When we started, the HPV vaccine was a thing most Indian women had heard about, vaguely, in the context of someone else's daughter. It wasn't on any list of things adults bought for themselves. The category, in our market, did not really exist yet — there were a few hospital systems offering it, almost no consumer awareness, and a price point that asked for trust the brand hadn't yet been given the chance to earn.

The question I was holding

Most of the public-health work on HPV in India had been pitched at the parents of adolescent girls. We were a women's health platform with an audience that was overwhelmingly adult women in their twenties and thirties — the people who'd missed the school-age window. The question wasn't how to sell a vaccine. The question was whether a category with this much silence around it could be opened by a brand, what shape that opening would take, and whether the same audience that had trusted us with reproductive and sexual health would let us into a third category they hadn't asked for.

What I did

We treated it as a launch in three parts: the language, the funnel, and the trust scaffolding. The language work mattered most. We borrowed nothing from the global pharma vocabulary — no "protect yourself," no statistics-first creative — and instead led with the small detail that the catch-up window for adult women in India was wider than most people thought. The funnel was deliberately narrow at the top: paid social to a single landing page, organic search optimised against the long tail of catch-up-window questions, and a tele-consult that did the work of converting curiosity into a clinic visit.

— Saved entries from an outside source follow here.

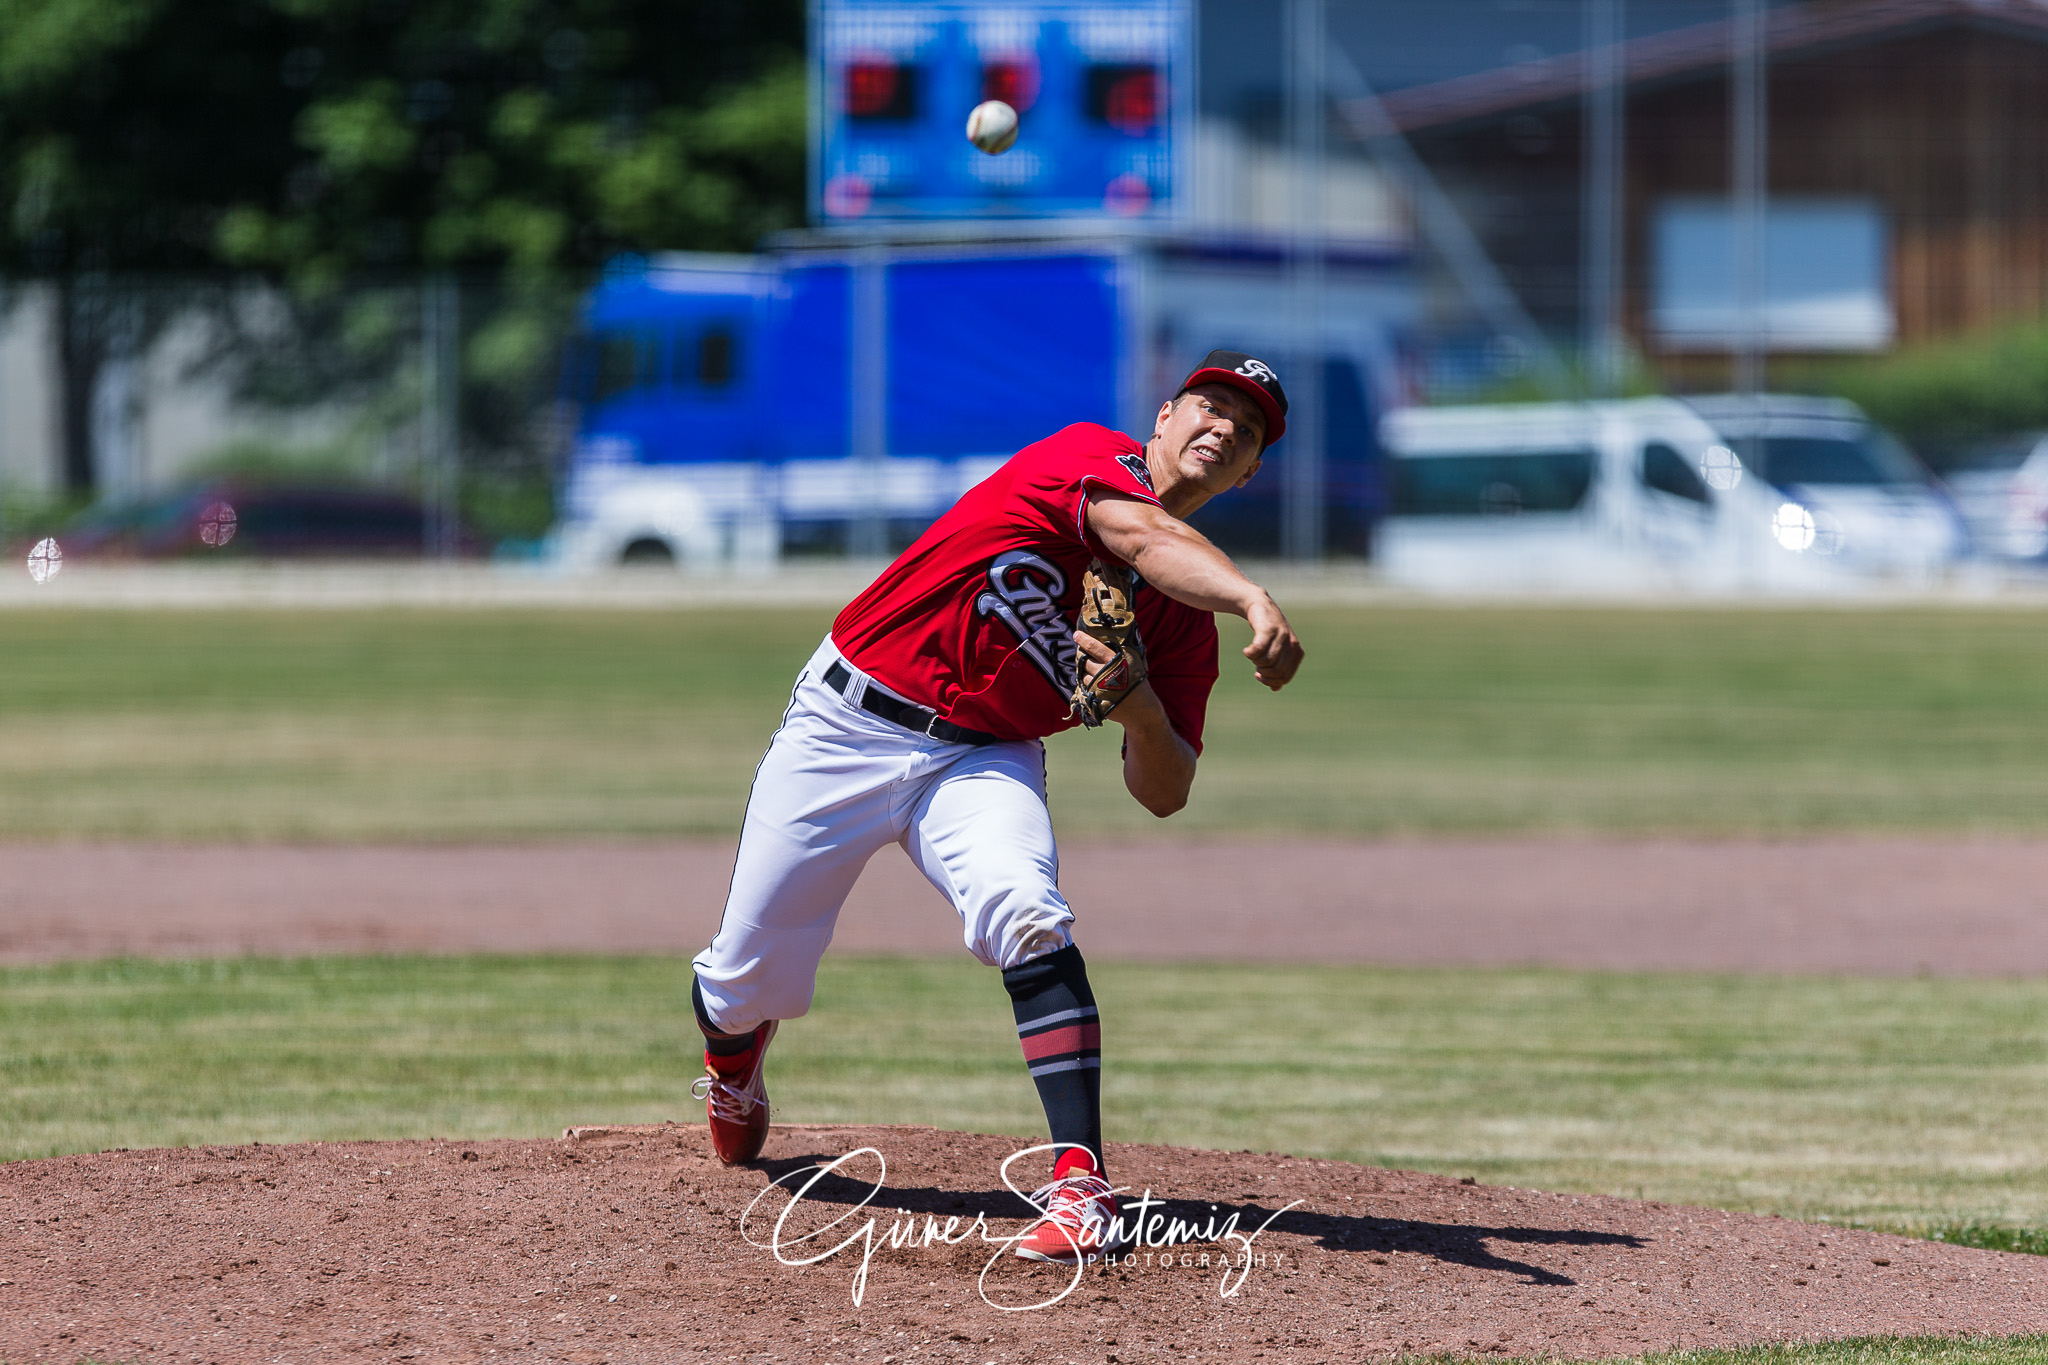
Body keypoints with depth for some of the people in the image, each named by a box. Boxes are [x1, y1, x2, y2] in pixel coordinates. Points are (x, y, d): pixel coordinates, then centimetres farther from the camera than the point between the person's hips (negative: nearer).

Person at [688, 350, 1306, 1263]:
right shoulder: (1088, 457, -12)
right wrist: (1255, 601, -55)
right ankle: (732, 1058, 44)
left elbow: (1163, 795, -1)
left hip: (983, 759, 3)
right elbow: (1145, 537, -36)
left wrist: (1142, 711, -23)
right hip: (847, 724, -3)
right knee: (750, 981, 4)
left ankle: (1080, 1187, -35)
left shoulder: (1185, 618, 2)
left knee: (1026, 916, -29)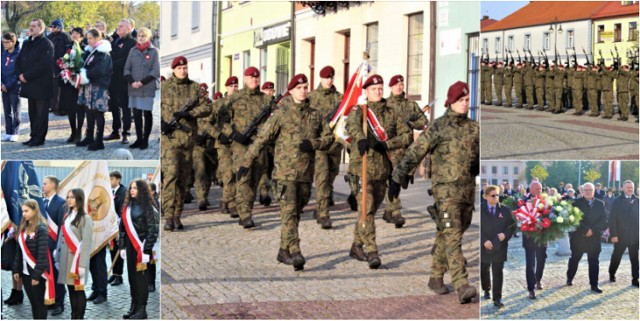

What worked and what didn't

The catch-up framing worked. It did the thing the standard framing couldn't, which was give a 28-year-old reading the page a permission structure to act now instead of feel guilty about not having acted at 14. The tele-consult conversion was higher than we modelled because the gap between curiosity and decision was filled by a clinician, not a marketer. What didn't work, at first, was the price ladder — we'd assumed a single-dose offering would feel like a low-commitment entry, but the audience read it as half-priced, not half-protected. We rewrote the price page once we saw the bounce shape.

Outcomes

Over the launch period the programme drove 5,000+ paid vaccinations, in a category whose previous twelve-month total across our cohort was effectively zero. The cost-per-vaccination came in below our internal target, and the long tail held — roughly a third of the volume came in after the paid window had closed, through search and word-of-mouth.

p.s.Selected as a finalist case study for GrowthX Demo Day, 2024.

What I took from it

The thing I keep coming back to from this one is that demand in a zero-awareness category isn't created by volume; it's created by giving the audience a sentence they can say to themselves about why this is for them. Most of the year's work was finding that sentence. Once we had it, the funnel was almost mechanical.